> [TASK TO COMPLETE] In the records that follow, show each line where the word "Lithium" is present.

=-=-=-=-=

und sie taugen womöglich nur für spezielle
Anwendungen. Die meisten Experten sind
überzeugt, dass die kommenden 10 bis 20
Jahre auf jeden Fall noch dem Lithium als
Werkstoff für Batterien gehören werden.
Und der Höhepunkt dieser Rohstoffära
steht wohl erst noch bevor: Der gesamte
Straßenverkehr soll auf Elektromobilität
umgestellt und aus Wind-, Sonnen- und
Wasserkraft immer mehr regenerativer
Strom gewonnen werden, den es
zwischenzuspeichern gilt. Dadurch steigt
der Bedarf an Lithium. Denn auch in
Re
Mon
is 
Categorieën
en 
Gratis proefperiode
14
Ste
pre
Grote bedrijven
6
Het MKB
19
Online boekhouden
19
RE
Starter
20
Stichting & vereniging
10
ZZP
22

=-=-=-=-=

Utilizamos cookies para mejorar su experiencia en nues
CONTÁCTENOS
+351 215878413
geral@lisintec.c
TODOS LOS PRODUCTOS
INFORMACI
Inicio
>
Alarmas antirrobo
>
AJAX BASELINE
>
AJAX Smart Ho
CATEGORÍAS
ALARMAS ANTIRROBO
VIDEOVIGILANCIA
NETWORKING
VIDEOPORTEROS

=-=-=-=-=

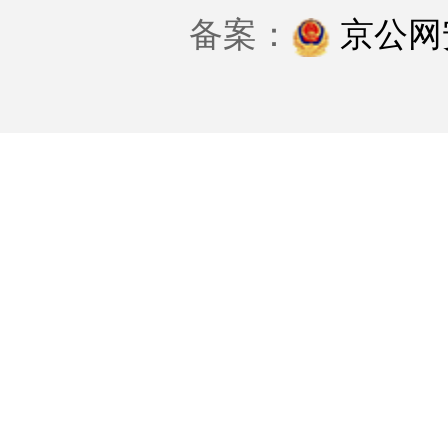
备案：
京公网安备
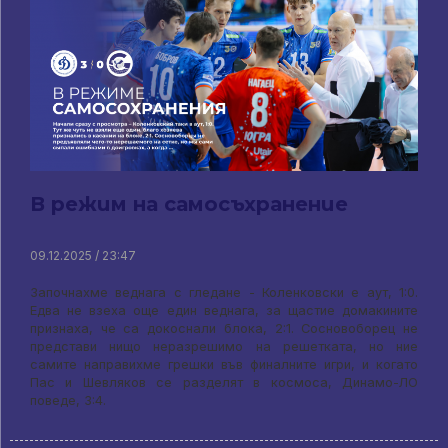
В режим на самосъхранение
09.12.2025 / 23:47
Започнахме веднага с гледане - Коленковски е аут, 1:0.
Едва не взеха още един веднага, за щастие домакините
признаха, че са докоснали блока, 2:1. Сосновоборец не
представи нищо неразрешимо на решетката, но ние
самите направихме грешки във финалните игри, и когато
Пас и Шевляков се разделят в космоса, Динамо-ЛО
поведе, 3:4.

=-=-=-=-=

> [ANSWER SECTION]
Jahre auf jeden Fall noch dem Lithium als
der Bedarf an Lithium. Denn auch in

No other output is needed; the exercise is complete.